An oil tanker carrying 40,000 metric tons of petroleum products under the government’s flagship ‘Gold For Oil’ policy has docked at the Tema Port.
The vessel is awaiting discharge as the second batch petroleum products to be delivered under the new deal aimed at helping to reduce cost of fuel and stabilize the local currency from further depreciation against international currencies, especially the American dollars.
The sampling of the product is currently ongoing, DGN Online can report.
Information gathered indicates that the product was procured by the Bulk Oil Storage and Transportation Company (BOST) from LITASCO, an oil and gas dealer.
Another vessel carrying 35,000 metric tons of petroleum products is expected in the country in the coming days.

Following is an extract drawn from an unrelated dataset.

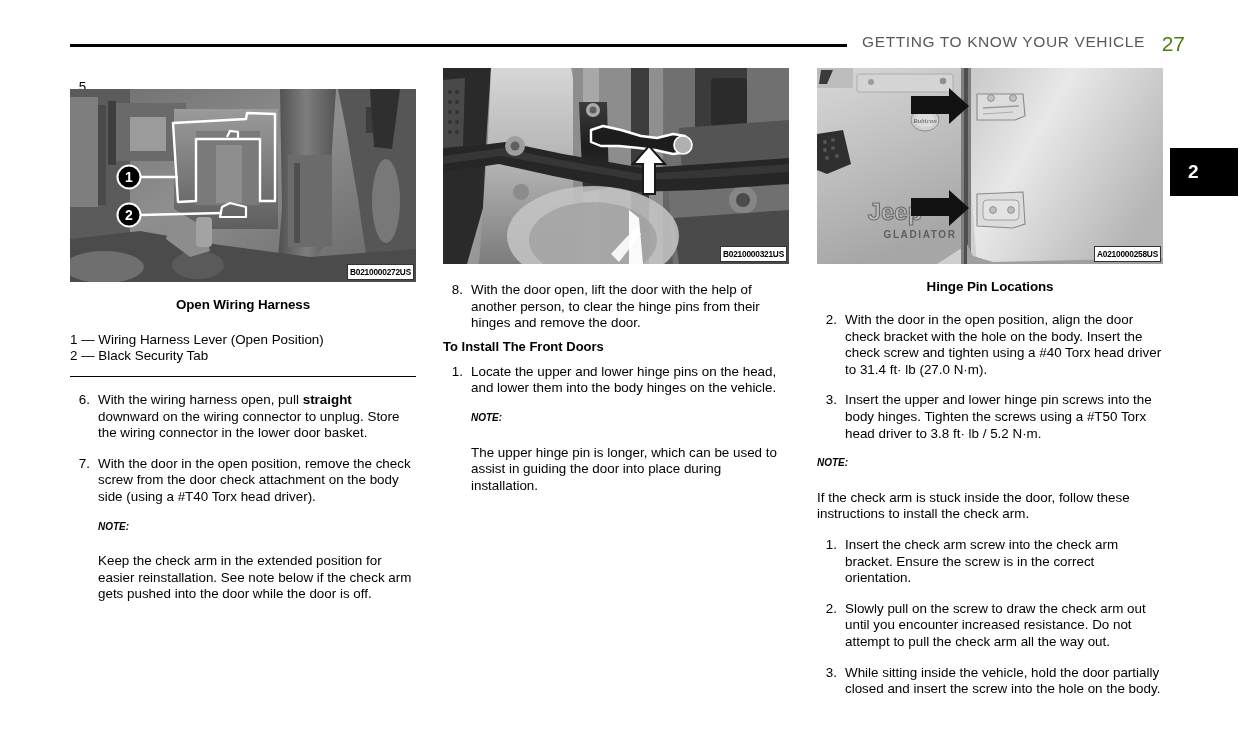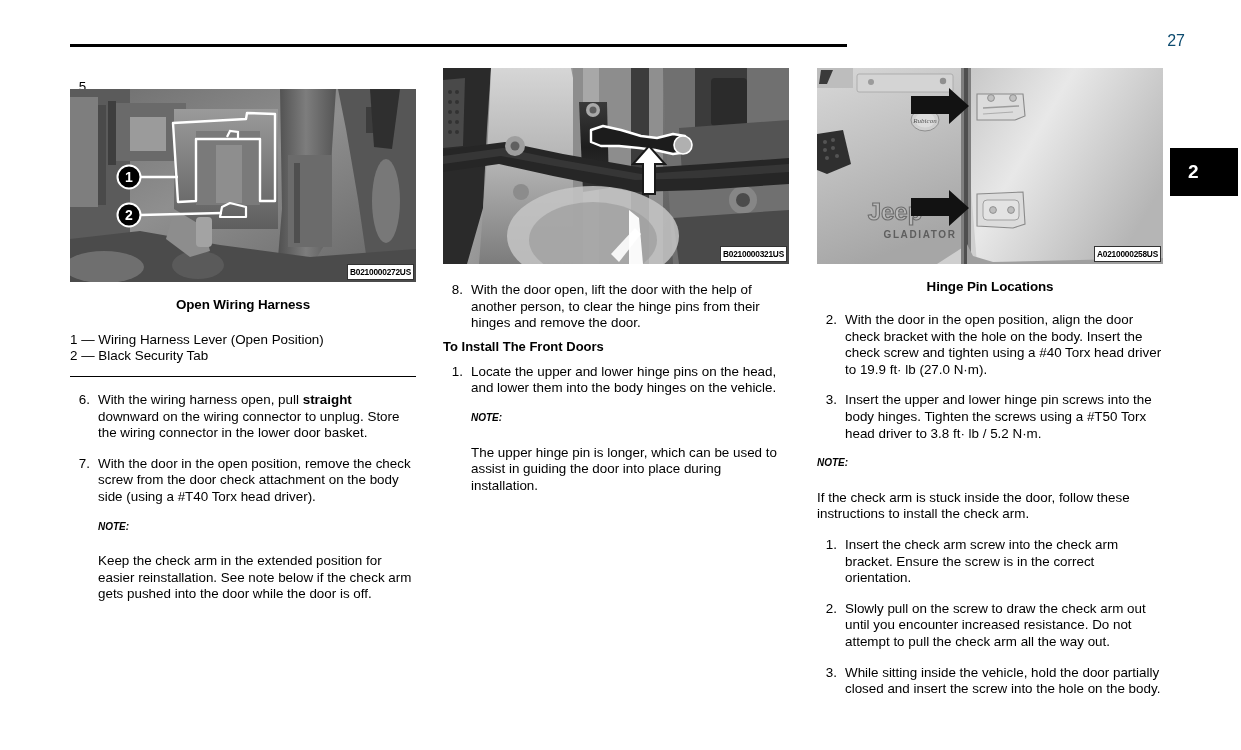"GETTING TO KNOW YOUR VEHICLE" div.header-title { html: none -> <div>GETTING TO KNOW YOUR VEHICLE</div> }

The arrival of the products is expected to drive the price of diesel and petrol further downward slope following recent reduction in petroleum products as a result of the initial arrival of the gasoil under the same deal.
Ghana is expected to take delivery of four separate gasoline cargoes as part of the government’s gold-for-oil programme.
The shipments will push to total of 155,000 tons of fuel in addition to the first consignment of 40,000 tons of diesel under the deal.
Managing Director of BOST, Edwin Provencal said on CitiFm in Accra.
“The next shipment will arrive on Sunday [February 19th]. It’s 35,000 tons of gasoline. The following week, another 40,000 tons will arrive, followed by another 40,000 tons that same week, and then another 40,000 tons in the last week of February. So, God willing, there will be four by the end of February”, he said.
When asked by host, Umaru Sanda Amadu if the precise timing of the move will bring a reduction in petroleum prices at the pumps, Mr. Provencal was confident and gave a February to March end date.
“By the end of February, I can bet you that you will see that the prices will be extremely competitive. By the end of March, we will see more. We know what we are getting now and what we got in the past from the suppliers. It will definitely reflect at the pumps. So we need to appreciate this deal.”
He also denied allegations that the Gold for Oil policy favours certain Oil Marketing Companies (OMCs).
Some OMCs claim that BOST has chosen specific oil marketing companies to receive fuel for distribution under the gold for oil policy.
Mr. Provencal stated that the claims were false.
“Respectfully it is an untruth. When you look at this programme, which [firm] has the biggest outlet in Ghana? It is Goil. And which BDC sells fuel to Goil? It is Go Energy and Go Energy is a subsidiary of Goil.
So if the market is challenged or there is a market failure, and you want to correct the market failure, you need to come in with a corrective measure.
“If you want to bring prices down, and you have an OMC that has 435 stations, and you have another one that has 10 stations, as the regulator who would you use to drive the price down? Is it the one that has the 10 stations or the one with the 435 stations? The whole idea is to drive prices down…it is not discriminatory.”
“When the products came in, Go Energy made their requests, Stratcon made their requests, Maranatha made their requests, Everstone made their requests, Oil Channel made their request, so six BDCs made requests, so how on earth did we sell to only Go Energy, all the six took products from us.”